*Data records:*
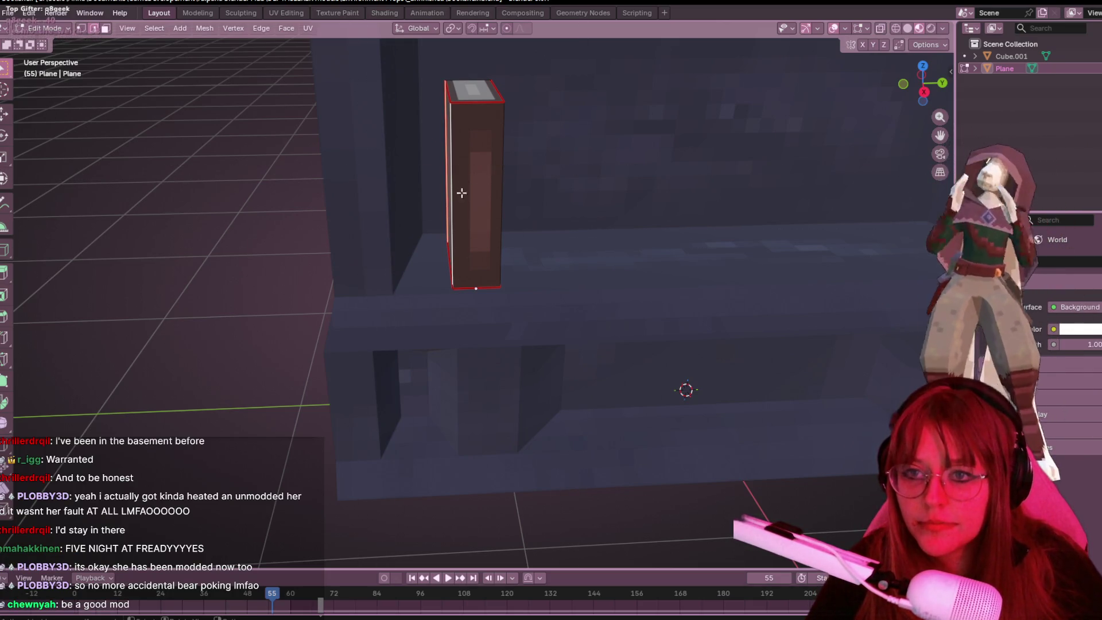
middle_drag(496, 195, 539, 197)
key(ctrl+b)
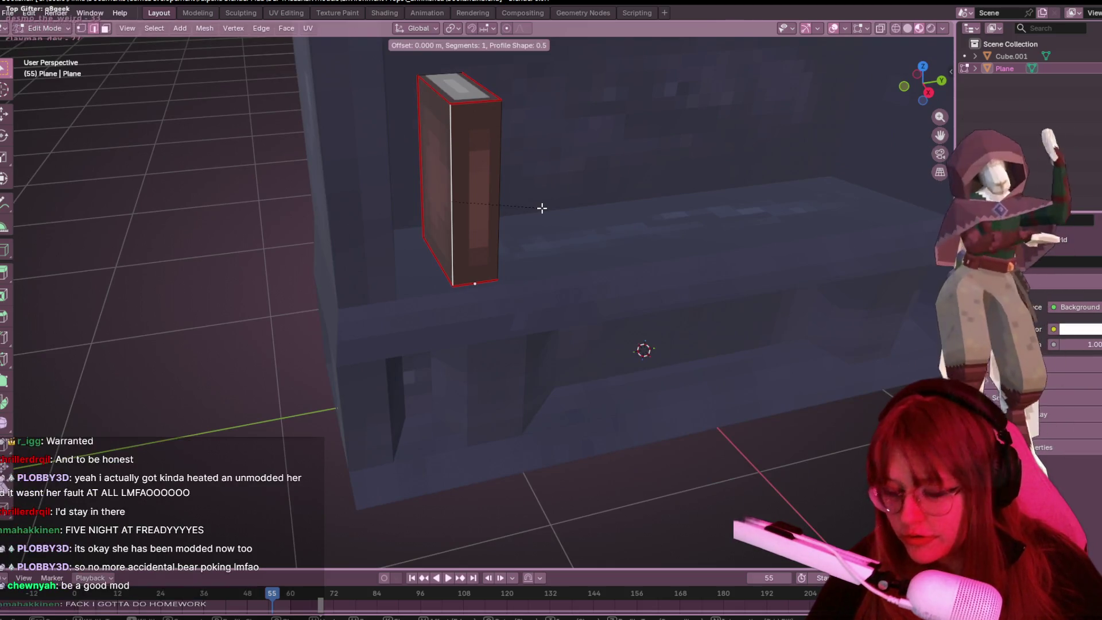
click(551, 205)
mouse_move(551, 204)
middle_down()
mouse_move(519, 200)
mouse_move(516, 165)
middle_up()
click(517, 156)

*Exercise description:* Without including any picture, print all of the entries above exactly.

*Written reply:*
middle_drag(496, 195, 539, 197)
key(ctrl+b)
click(551, 205)
mouse_move(551, 204)
middle_down()
mouse_move(519, 200)
mouse_move(516, 165)
middle_up()
click(517, 156)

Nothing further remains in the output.